P and Q walk along a circular track. They start at 5:00 am. from the same point in opposite directions. P walks at an average speed of 5 rounds per hour and Q walks at an average speed of 3 rounds per hour. How many times will they cross each other between 5:20 a.m. and 7:00 a.m.?

1. A. 12
2. B. 13
3. C. 14
4. D. 15

Answer: B

Explanation

When two individuals move in opposite directions on a circular track, their relative speed is the sum of their individual speeds. Here, relative speed = 5 rounds/hour + 3 rounds/hour = 8 rounds/hour. This means they will meet 8 times in one hour.
Time taken for one meeting = 60 minutes / 8 meetings = 7.5 minutes.

They start at 5:00 a.m. The meetings occur at:
5:00 (start, not a crossing), 5:07:30, 5:15:00, 5:22:30, 5:30:00, …, 6:52:30, 7:00:00.

We need to count the crossings *between* 5:20 a.m. and 7:00 a.m. This means strictly after 5:20 a.m. and strictly before 7:00 a.m.
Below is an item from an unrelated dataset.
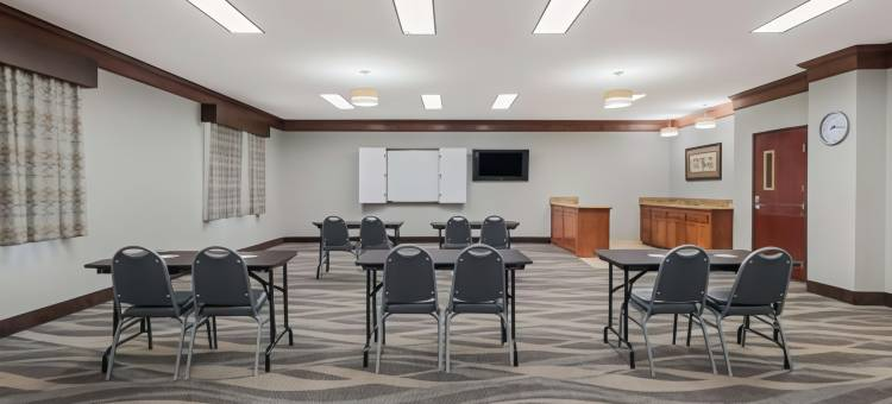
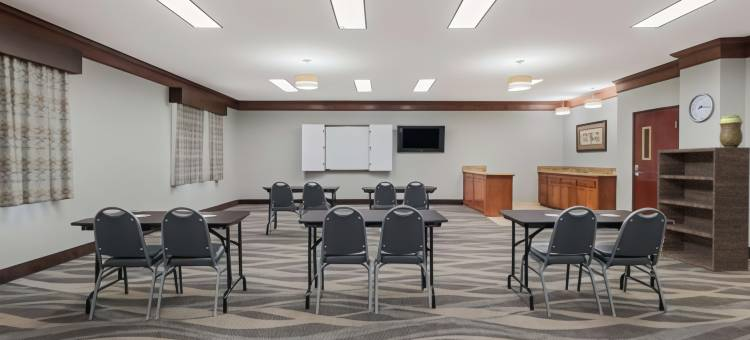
+ decorative urn [718,114,744,147]
+ bookshelf [656,146,750,272]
Meetings before or at 5:20 a.m. (excluding the start at 5:00 a.m.):
– 5:07:30
– 5:15:00
There are 2 such meetings.

Total meetings from 5:00 a.m. to 7:00 a.m. (120 minutes) = 120 / 7.5 = 16 meetings. This includes the start at 5:00 a.m. and the end at 7:00 a.m. if they meet exactly then.
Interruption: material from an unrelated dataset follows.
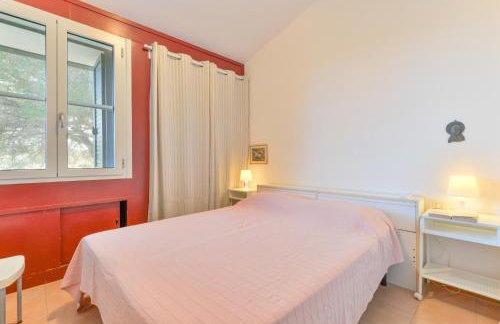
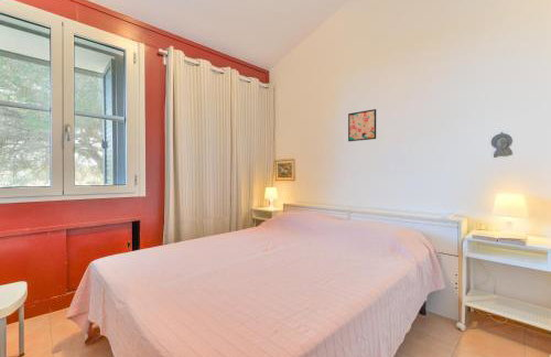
+ wall art [347,108,377,142]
If we count meetings from the first crossing (5:07:30) up to the last crossing before 7:00 a.m. (6:52:30):
Total meetings from 5:07:30 to 7:00:00 (112.5 minutes) = 112.5 / 7.5 = 15 meetings.
From these 15 meetings, we exclude the 2 meetings that occurred before 5:20 a.m. (5:07:30 and 5:15:00).
So, 15 – 2 = 13 meetings.

Alternatively, list the meetings: 5:22:30, 5:30:00, 5:37:30, 5:45:00, 5:52:30, 6:00:00, 6:07:30, 6:15:00, 6:22:30, 6:30:00, 6:37:30, 6:45:00, 6:52:30. There are 13 such meetings. This question tests the application of time, speed, and distance concepts, particularly relative speed in circular motion, which is a standard topic in UPSC CSAT.